When to use this tool

Use this specifically on your product's semantic/status colors (error, success, warning, info, and any category-coded data-visualization palette) before shipping — those are the pairings most likely to carry meaning through color alone, which is exactly what breaks under color-vision deficiency. It's also worth running on any chart or graph that uses more than two or three data-series colors, since categorical color scales are one of the most common places a whole cluster of colors (not just one pair) collapses together under a single dichromacy type, silently making an entire chart unreadable for a meaningful share of viewers even though each color looks perfectly distinct to someone with typical color vision. It's a complement to the Contrast Checker, not a replacement: contrast checking catches luminance-based legibility failures, this catches hue-based confusability failures, and a real accessibility pass needs both checks run together.

Precision & accuracy

The Machado et al. matrices are applied with full floating-point precision in linear-light space before converting back to 8-bit sRGB for display, which avoids the visible banding/error accumulation that applying the matrix directly to gamma-encoded 8-bit values would introduce — a subtle implementation detail that separates an accurate simulator from a merely plausible-looking one. It's also worth being precise about what these matrices do and don't model: they simulate complete dichromacy (one cone type entirely absent), the more severe and less common end of color-vision deficiency, while the majority of people with a color-vision difference have anomalous trichromacy (a cone type that's present but shifted in sensitivity, not missing) — the simulation here is a genuine worst-case reference, useful precisely because a design that survives the worst case will also work for the more common, milder anomalous-trichromacy cases, even though it doesn't render those intermediate cases directly.

FAQ

Which color-blindness types are simulated?

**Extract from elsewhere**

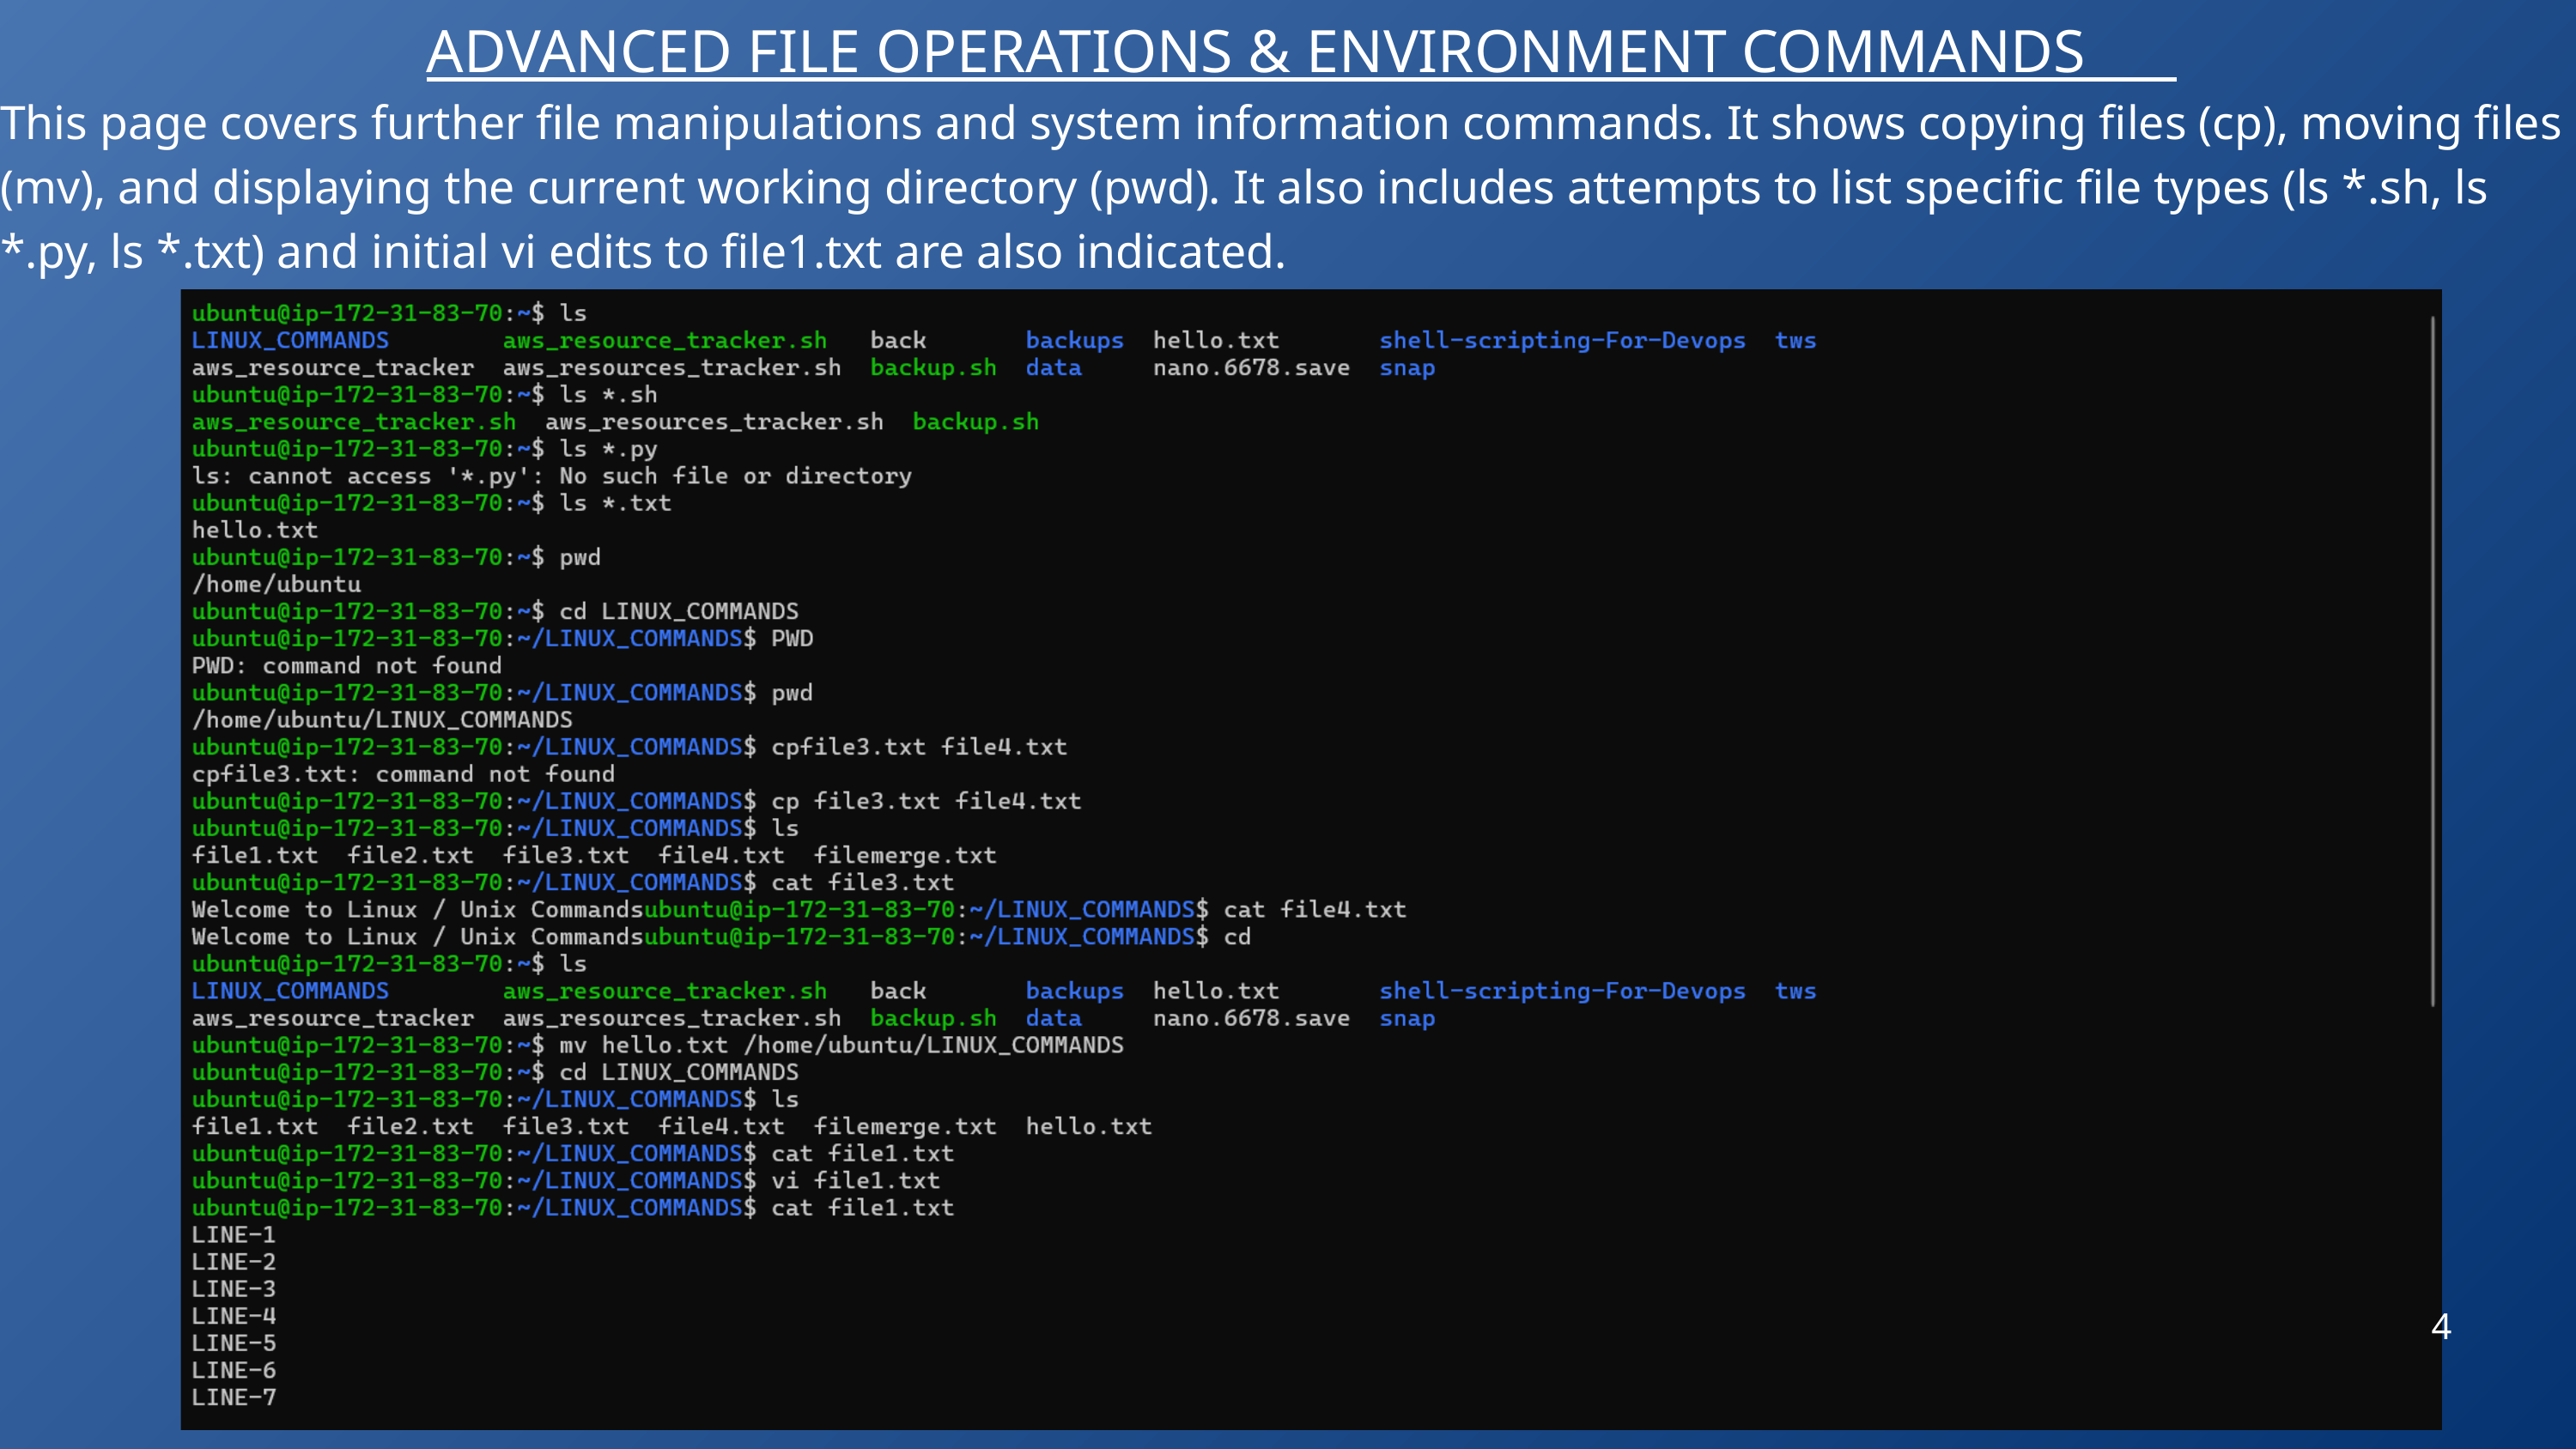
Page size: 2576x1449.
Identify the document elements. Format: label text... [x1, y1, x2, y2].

The three dichromacy types: protanopia (red-deficient, missing L-cone function), deuteranopia (green-deficient, missing M-cone function, the most common form), and tritanopia (blue-deficient, missing S-cone function, much rarer).

How accurate is this compared to real color blindness?

The Machado et al. 2009 matrices are a widely cited, peer-reviewed simulation model, but they model complete dichromacy (total loss of one cone type) — most real-world color vision deficiency is anomalous trichromacy (reduced, not absent, cone function), so the simulation shows a worst-case scenario rather than the exact experience of most colorblind users.

Should I test a whole palette, not just two colors?

Yes — run every semantic color pair your product actually uses (error/success/warning/info) through the simulator together, since individual colors can look fine in isolation but collapse together once simulated side by side.

What about monochromacy (total color blindness)?

Complete monochromacy (achromatopsia) is extremely rare — this simulator covers the three much more common dichromacy types; for a monochromacy check, converting your palette to grayscale and checking lightness contrast alone is the closer approximation.

Does protanopia affect brightness perception, not just hue?

Yes — because the missing long-wavelength (L) cone also contributes to overall luminance perception, protanopia dims perceived brightness at the red end of the spectrum specifically, which is why reds can appear both hue-shifted and noticeably darker under a protanopia simulation, not just recolored.

How common is red-green color blindness overall?

Roughly 1 in 12 men and 1 in 200 women of Northern European descent have some form of red-green deficiency (protanomaly, deuteranomaly, or the rarer full dichromacies), making it by far the most common category of color-vision difference — which is why it's the default pairing worth testing first.